I knew adding trest would be a stretch for me. Honestly I’ll probably just run the lgd without a base. I don’t think it’s necessary with SARMS. People rarely feel symptoms of suppression while on them.
You might regret not having something mild on hand to help with energy on cycle. There are plenty of threads on this forum with people having horrible lethargy on LGD, and feeling VERY suppressed on a number of different SARMs from LGD to Ostarine and beyond; We all respond differently. If you have no prior experience with LGD, and I'm assuming here, you'd be smart to prepare for all of the possibilities, or atleast have funds available to add something like Dermacrine into the mix should the need arise. I don't have any lethargy issues with LGD without a base but I do feel better with a mild base compound.
And an AI is also probably unnecessary. I’ve heard a tiny fraction of SARMS users get estrogen related sides, but really I don’t know how that’s possible.
Probably unnecessary to use.....but not unnecessary to have on hand. If you are cycling, you should always have an AI on hand just in case. Better to be have and not need then to need and not have.
Food for thought. I've dealt with a lump on cycle twice now. Both times on LGD. In a situation like that, mild use of both a SERM and an AI is your best line of defense. If you've been cycling long enough, nothing will surprise you....

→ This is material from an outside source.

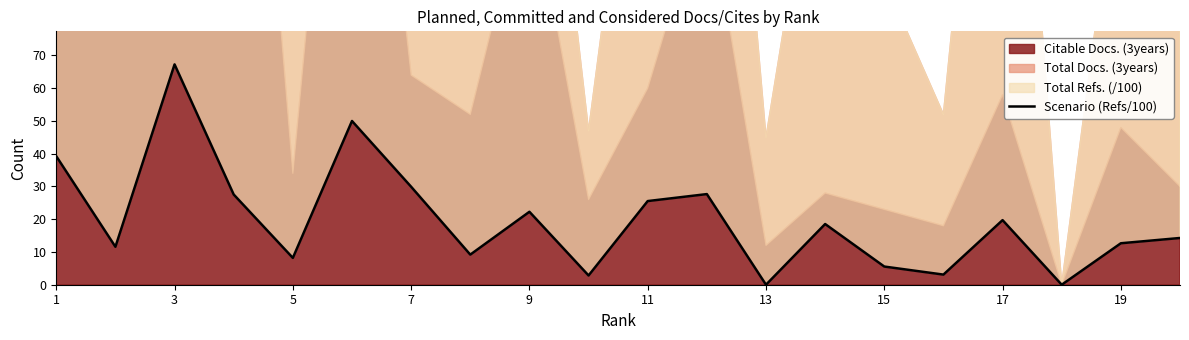

Which label corresponds to the largest value in the chart?

3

It's possible because of SHBG, bound versus unbound hormones, hormone imbalances, changes in binding affinity from altered hormonal profiles, changes in receptor regulation, and for many other reasons.
Less likely to occur does not mean
will not occur.
You are literally the first person I have heard that said trest is bad for libido. I was like a porn star on it.
If you read back in old Trest threads over the last 2+ years you will see that there are a few guys that have had similar experiences to mine. Certainly not the norm, but possible nonetheless. Trest was great in all other areas, though.